Прошло несколько минут, пока он вновь собрался с духом и опять набрал тридцать седьмой.
— Я же тебе сказал, мальчик?! — «главный» уже сердился. — Звони в детское вещание…
— Дяденька! — завопил Генька, больше всего боясь, что тот опять положит трубку, так и не выслушав его. — У меня очень важное! Очень срочное! Государственное дело!.. Мне — не в детский! Мне — к вам!
— Гм… — трубка на минуту замолчала. — Как фамилия? Башмаков? Хорошо, закажу пропуск…
Вскоре Генька уже входил в кабинет «главного». Это был рослый, толстый мужчина.
— Ну, — сказал «главный». — Выкладывай. Какие у тебя государственные дела? Только — в темпе.
Генька торопливо рассказал ему о «Большой Берте». Он заранее аккуратно написал обращение «Ко всем ленинградцам» и теперь положил бумажку «главному» на стол.
— Роскошно! — сказал «главный». Прищурился и внимательно оглядел Геньку.
У «главного» была странная привычка: разговаривая, он все время мял, тискал, поглаживал, ощупывал свой подбородок.
«Если он каждый день так, — подумал Генька, — подбородку не поздоровится…»
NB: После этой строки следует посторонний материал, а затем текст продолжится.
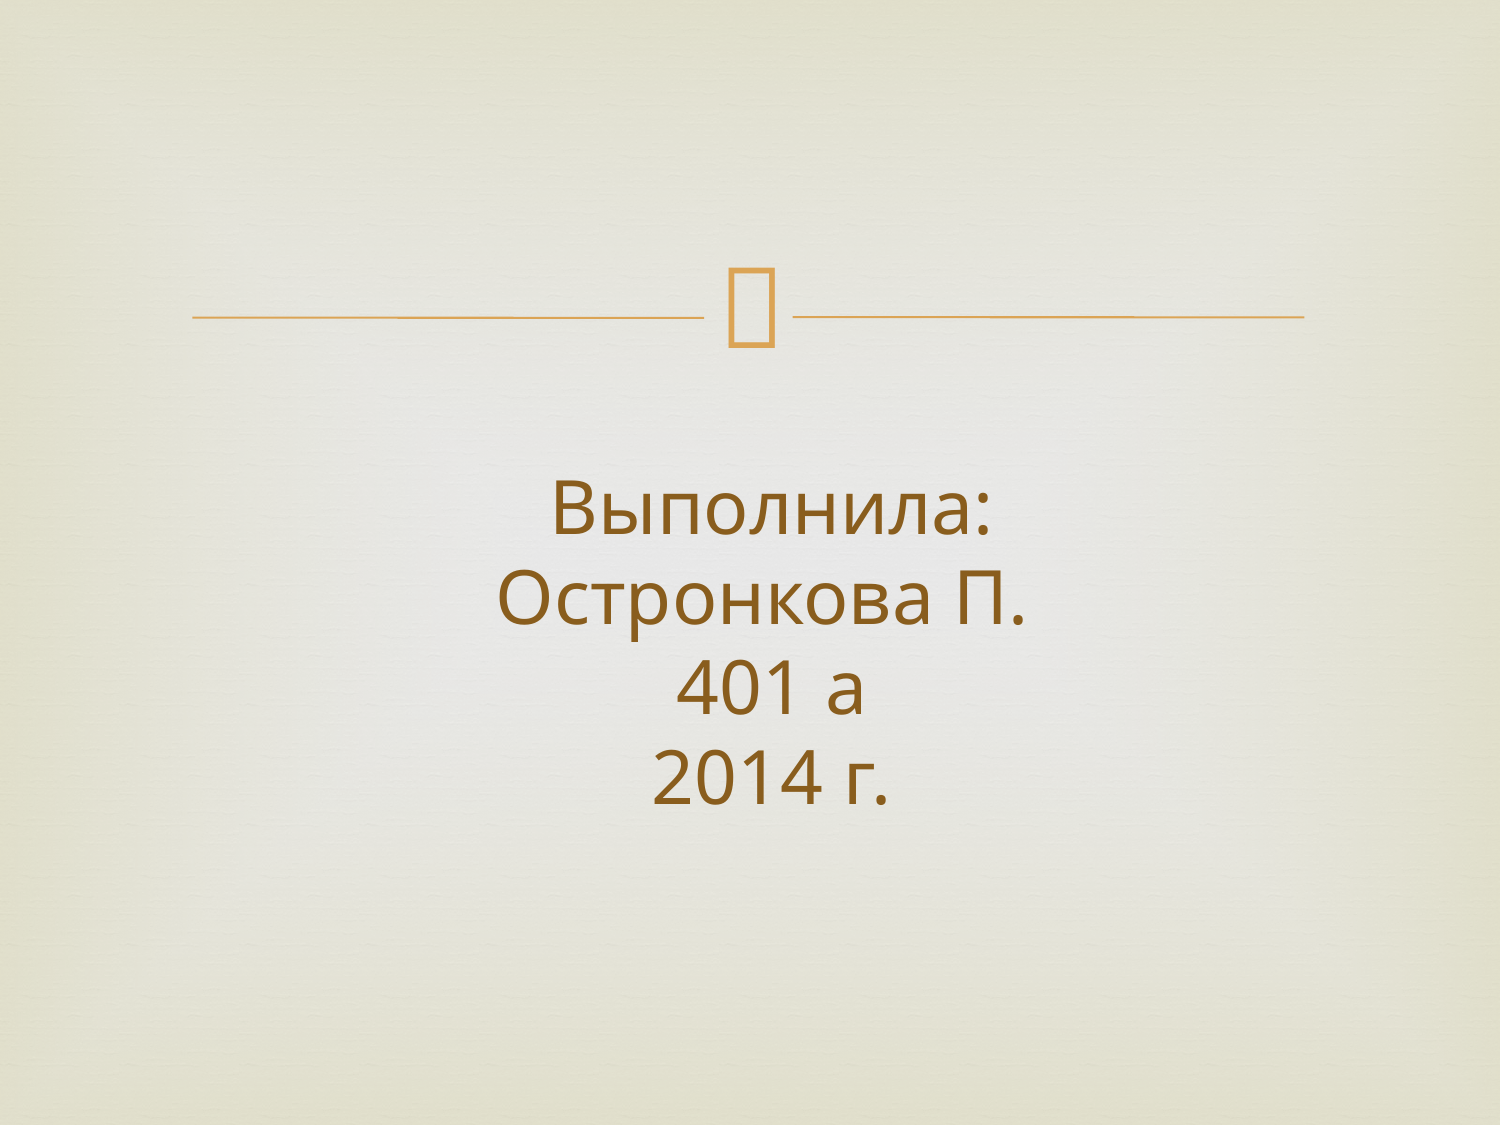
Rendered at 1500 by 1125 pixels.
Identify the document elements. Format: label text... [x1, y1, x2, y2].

title Выполнила: Остронкова П. 401 а 2014 г. [135, 457, 1409, 823]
— Роскошно! — повторил «главный» и тихонько засвистел себе под нос.
Генька сразу узнал песенку из «Укротительницы тигров».
«Несолидный какой-то «главный», — подумал Генька. — А мотивчик, между прочим, врет…»
«Главный» вдруг оборвал свист.
— Недавно, понимаешь, у одного гражданина украли «Волгу», — сказал «главный». — Так этот товарищ приходил к нам, просил передать сообщение:
«Граждане! Кто знает что-либо об автомашине «Волга», синего цвета, которую угнали прошлой ночью с улицы Марата, прошу сообщить» и так далее.
А вчера приплелась старушка: у нее песик пропал.
Любимый песик. Тоже просила передать в эфир. «Граждане, кто знает что-либо…»
Генька насупился.
— Но у меня же не песик, — пробормотал он. — У меня государственное…
— Ты не куксись, парень! — сказал «главный» и опять стал мять и корежить подбородок. — Пойми. В Ленинграде три миллиона жителей. Даже с гаком. И каждый день — сотни всяких историй, загадок. Если все в эфир выплескивать… — «главный» развел руками.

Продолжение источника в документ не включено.